→ EXTRAIT DU TEXTE
= = = =

La ruée vers l’ouest, en quête d’une nouvelle vie au Canada

Autobiographie d’Eve Zaremba | Photo d’Insomniac Press

Autobiographie d’Eve Zaremba | Photo d’Insomniac Press

Ce 10 février 2016, une séance de signature à la libraire Little Sister’s marquera le lancement officiel de l’autobiographie d’Eve Zaremba, The Broad Side. Écrivaine canadienne encensée par la critique et militante des droits LGBT, Eve Zaremba reviendra sur son parcours mouvementé et unique, inscrivant à l’encre indélébile son récit dans l’histoire du pays.

Eve Zaremba, un parcours anticonformiste

« Une autobiographie ne doit rien à la mode. On n’y cherche que la vérité humaine ». Ces quelques mots d’Anatole France résument admirablement le projet mené par Eve Zaremba avec The Broad Side. Adieu aux autobiographies dont l’écriture est menée par un égocentrisme indigeste et bonjour au travail littéraire d’utilité publique, celui qui a pour vocation d’apporter un éclairage sur la société.

= = = =

→ OBJECTIF
D'après l'article sur l'autobiographie d'Eve Zaremba, dans quelle librairie se tiendra la séance de signature du 10 février 2016 ?

[Listes de coordonnées des boîtes]

= = = =

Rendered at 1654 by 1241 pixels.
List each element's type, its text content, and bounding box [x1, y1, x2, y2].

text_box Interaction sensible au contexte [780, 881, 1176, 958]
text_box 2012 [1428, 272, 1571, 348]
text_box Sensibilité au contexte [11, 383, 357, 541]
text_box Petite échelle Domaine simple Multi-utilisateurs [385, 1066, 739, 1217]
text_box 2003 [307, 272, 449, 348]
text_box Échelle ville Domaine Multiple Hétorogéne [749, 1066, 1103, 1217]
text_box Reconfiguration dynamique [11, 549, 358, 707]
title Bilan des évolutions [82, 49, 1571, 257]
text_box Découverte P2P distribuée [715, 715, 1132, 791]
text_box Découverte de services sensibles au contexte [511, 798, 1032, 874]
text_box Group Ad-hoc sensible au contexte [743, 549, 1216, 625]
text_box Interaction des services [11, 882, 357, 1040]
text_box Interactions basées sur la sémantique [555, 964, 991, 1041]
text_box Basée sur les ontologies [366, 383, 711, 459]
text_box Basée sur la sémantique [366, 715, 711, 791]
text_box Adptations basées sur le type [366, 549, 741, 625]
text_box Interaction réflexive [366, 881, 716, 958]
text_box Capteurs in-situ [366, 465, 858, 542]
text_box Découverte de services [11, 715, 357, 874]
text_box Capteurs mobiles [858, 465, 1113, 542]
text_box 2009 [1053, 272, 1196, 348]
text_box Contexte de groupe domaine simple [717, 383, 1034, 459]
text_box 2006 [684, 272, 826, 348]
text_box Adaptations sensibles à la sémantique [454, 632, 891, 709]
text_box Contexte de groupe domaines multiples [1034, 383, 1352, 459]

= = = =

→ RÉPONSE ATTENDUE
Chez Little Sister’s.